DEEP LEARNING APPROACHES IN PRECISION AGRICULTURE: A COMPREHENSIVE REVIEW OF CROP CLASSIFICATION, DISEASE DETECTION, AND WEED DETECTION TECHNIQUES

摘要

This paper presents a systematic and comprehensive review of deep learning (DL) methodologies used in precision agriculture (PA). It focuses on three critical application areas in particular: plant classification, plant disease detection, and weed detection. The study covers 93 peer-reviewed papers published between 2020 and 2025 and indexed in the SCI and SCI-Expanded indexed WoS database. Of these, 68 studies addressed disease detection, 13 focused on plant classification, and 12 examined weed detection strategies.
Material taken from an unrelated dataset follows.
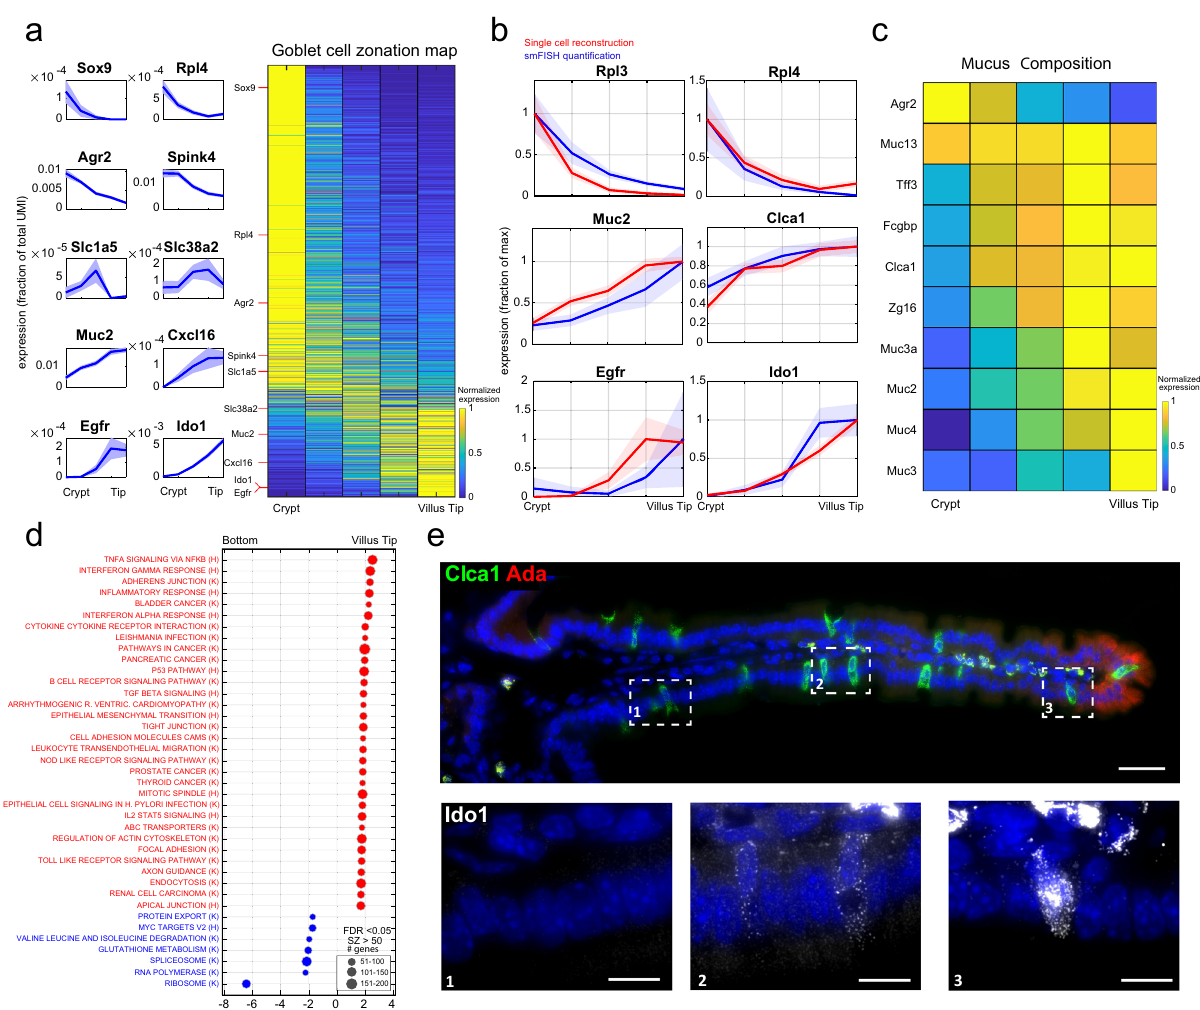
Fig. 3 Spatial reconstruction of goblet cells. a Reconstructed zonation pro fi les based on single goblet cells. Pro fi les are normalized to their maximum across zones. Plots on the left show zonation pro fi les of representative crypt (Sox9, Rpl4, Agr2, Spink4), mid-villus (Slc1a5, Slc38a2) and villus tip (Muc2, Cxcl16, Egfr, Ido1) genes. Light areas denote the SEM. b Validation of the reconstructed zonation pro fi les using smFISH. Blue line shows smFISH mean expression level, red line the reconstructed pro fi le based on the single cell analysis. Light patches denote the SEM. Source data are provided as a Source data fi le. c Heatmap of zonation pro fi les of genes related to mucus composition. Pro fi les are normalized to their maximum across zones. d Gene set enrichment analysis 53 for hallmark (H) and KEGG (K) pathways (FDR < 0.05), tip enriched sets are in red, bottom enriched sets are in blue. e smFISH image of zonated genes Clca1 (green) and Ido1. Ada (red) marks the villus tip, blue the DAPI-stained nuclei. Bottom insets show Ido1 mRNAs (gray dots) increasing from the bottom (1) to middle (2) and tip (3) villus zones. Images representative of n = 10 villi (5/mouse). Scale bar, 50 μ m in the stitched image and 15 μ m in the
The review describes a wide range of DL architectures, including Convolutional Neural Networks (CNNs), Residual Networks (ResNet), You Only Look Once (YOLO), Image Transformers (ViT), and various hybrid frameworks. A large number of models demonstrated exceptional performance with classification accuracies reaching up to 99.64% and precision and sensitivity values exceeding 98%. Studies have evaluated a wide range of datasets such as PlantVillage, COCO, and privately acquired RGB/UAV imagery, and a variety of sensor platforms such as drones, smartphones, hyperspectral, and LiDAR systems. Moreover, transfer learning and ensemble learning approaches have been frequently adopted to enhance generalization capabilities and model robustness. The integration of DL models with advanced technologies such as unmanned aerial vehicles (UAVs), unmanned ground robots (UGRs), depth-sensing cameras, and mobile-based platforms facilitates automation in agricultural monitoring, disease diagnosis, and yield prediction. This review not only consolidates the current technological developments, but also analyzes the emerging trends, methodological gaps, and possible directions for the advancement of sustainable, data-driven agricultural systems using artificial intelligence.